One of the men lying there had been sick for thirty-eight years. When Jesus saw him and knew he had been ill for a long time, he asked him, “Would you like to get well?” “I can’t, sir,” the sick man said, “for I have no one to put me into the pool when the water bubbles up. Someone else always gets there ahead of me.” (John 5:5-7)
Relate: Every now and then a horrible book makes an amazing point. About a year and a half back, I purchased one of those “chicken soup” type books off the clearance rack at Barnes and Noble for a couple bucks. Once or twice a day I would endure another one of the short “you can make a great life for yourself if you only think positively” type articles. There was only two reasons I kept going: 1) It is next to impossible for me to ever start a book and not finish it. (I’m at 27 books read this year) 2) I was trolling for good illustrations that I might end up using here.

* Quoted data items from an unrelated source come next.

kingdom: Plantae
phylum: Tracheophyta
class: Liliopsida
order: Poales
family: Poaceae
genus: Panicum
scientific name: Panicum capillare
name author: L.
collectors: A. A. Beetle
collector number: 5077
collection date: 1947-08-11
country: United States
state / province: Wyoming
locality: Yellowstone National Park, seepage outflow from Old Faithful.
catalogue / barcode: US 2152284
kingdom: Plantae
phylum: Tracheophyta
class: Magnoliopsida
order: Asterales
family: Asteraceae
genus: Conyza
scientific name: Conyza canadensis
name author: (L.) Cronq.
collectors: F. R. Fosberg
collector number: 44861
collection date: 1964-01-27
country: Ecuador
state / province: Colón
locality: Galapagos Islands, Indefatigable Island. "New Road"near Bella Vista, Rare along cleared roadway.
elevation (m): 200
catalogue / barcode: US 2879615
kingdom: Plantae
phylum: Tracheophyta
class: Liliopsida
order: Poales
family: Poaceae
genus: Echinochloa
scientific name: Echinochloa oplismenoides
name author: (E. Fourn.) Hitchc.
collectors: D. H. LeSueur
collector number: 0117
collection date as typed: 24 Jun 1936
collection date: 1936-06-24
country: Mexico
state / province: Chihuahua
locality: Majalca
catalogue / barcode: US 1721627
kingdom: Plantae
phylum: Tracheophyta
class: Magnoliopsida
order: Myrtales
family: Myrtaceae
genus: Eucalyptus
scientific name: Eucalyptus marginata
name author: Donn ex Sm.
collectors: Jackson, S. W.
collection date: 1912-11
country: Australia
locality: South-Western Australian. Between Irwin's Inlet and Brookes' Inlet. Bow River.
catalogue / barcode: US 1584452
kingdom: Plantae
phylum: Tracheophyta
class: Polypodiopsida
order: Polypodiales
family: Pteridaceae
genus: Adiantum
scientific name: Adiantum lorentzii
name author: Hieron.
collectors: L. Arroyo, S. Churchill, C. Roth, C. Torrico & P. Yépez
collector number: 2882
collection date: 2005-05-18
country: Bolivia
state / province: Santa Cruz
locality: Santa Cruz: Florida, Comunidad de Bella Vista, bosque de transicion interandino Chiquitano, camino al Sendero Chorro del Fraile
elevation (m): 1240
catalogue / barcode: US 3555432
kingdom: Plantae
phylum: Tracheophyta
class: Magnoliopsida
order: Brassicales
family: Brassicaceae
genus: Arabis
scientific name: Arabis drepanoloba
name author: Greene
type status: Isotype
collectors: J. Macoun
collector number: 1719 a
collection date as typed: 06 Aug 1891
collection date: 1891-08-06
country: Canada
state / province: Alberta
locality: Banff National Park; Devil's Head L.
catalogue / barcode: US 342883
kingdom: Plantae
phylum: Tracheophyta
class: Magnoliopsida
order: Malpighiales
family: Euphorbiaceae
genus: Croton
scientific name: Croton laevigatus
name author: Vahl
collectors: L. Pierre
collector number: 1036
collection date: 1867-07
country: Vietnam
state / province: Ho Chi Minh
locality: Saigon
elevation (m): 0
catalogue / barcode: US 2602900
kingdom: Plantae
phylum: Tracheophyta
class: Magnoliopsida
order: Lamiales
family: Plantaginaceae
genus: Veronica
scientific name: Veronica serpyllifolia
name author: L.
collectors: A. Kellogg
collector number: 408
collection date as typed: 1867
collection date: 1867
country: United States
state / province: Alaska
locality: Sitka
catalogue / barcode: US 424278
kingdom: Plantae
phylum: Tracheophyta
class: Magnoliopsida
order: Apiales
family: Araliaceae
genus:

And then one day I read one of those articles that literally changed my life. I know people say that sometimes but I seriously mean it. It was one of those catalysts that started moving my heart, and mind, and prayers in a direction that when God said, “Go” I went. The only piece of literature that I could say had a greater impact was when Mark Batterson’s All In arrived on my doorstep the very day I heard God’s call.
Anyways, the writer of this article was talking about a day she walked into one of those small country “knick knack” stores that reminded me of what I used to see at the Cracker Barrel where I often ate breakfast. In that store she saw a small picture that asked a question she just could not get out of her mind. “If you knew that you would not fail, what would you attempt?” That question stuck with her, and as I was reading, it also stuck with me. If I was absolutely confident of success, what would I be attempting? Why am I not going for it anyways? This question started “troubling the waters” deep down in my soul.
Jesus asked an impossible question to the man by that poolside. “Do you want to get well?” Like me when I first read that article, that man didn’t directly answer. Oh yes, of course he wanted to get well. He dreamed of getting well. He yearned for it. I can imagine him waking up in the morning after dreaming of being whole, only to find he was stuck back in the same situation as always. He was still lame. You see, being healed, being whole… that is the stuff of dreams. It is for those “what if” moments that sometimes must overtake us. But we can’t live there. We have to get back to reality. Reality is that I will never walk. Reality is that I will never be whole. Reality is that I will not be healed. So Jesus asks a question of desire, and the man answers with a statement of reality. “I can’t.”
React: Jesus is the author of a greater reality. So what are our dreams? What are our passions? Who put them there? Why do we have them? What are those things we have given up on ever getting better? Where have we settled when God wants more? A year back, and for all my life up to that point, I had given up on ever being free of asthma. It was just a fact of my life. Breathing freely and fully just wasn’t for me. But Jesus was the author of a greater reality. Where I knew pain, I now know freedom. I woken up breathing lear only to find a cat on my chest. I have visited many homes and even spent a week in one that had both cats and dogs. These things were once impossible, but I have been healed. If He has done that for me, what else can He do? It is time to dream bigger. God wants to do the impossible. Will we walk that road with Him? Will we rise? Or are we stuck in the depressive “reality” of pragmatism?
Dear God, h
Help me to dream. You are the author of impossible realities. My healing is not too great for You. My wholeness is not too great for You. My dreams… are simply an opportunity for You to display Your greatness. Help me to dream bigger. Then help me to walk in them. You have called me for so much more. You have called me to greater things. Let those things become reality. Help me to ask for the impossible.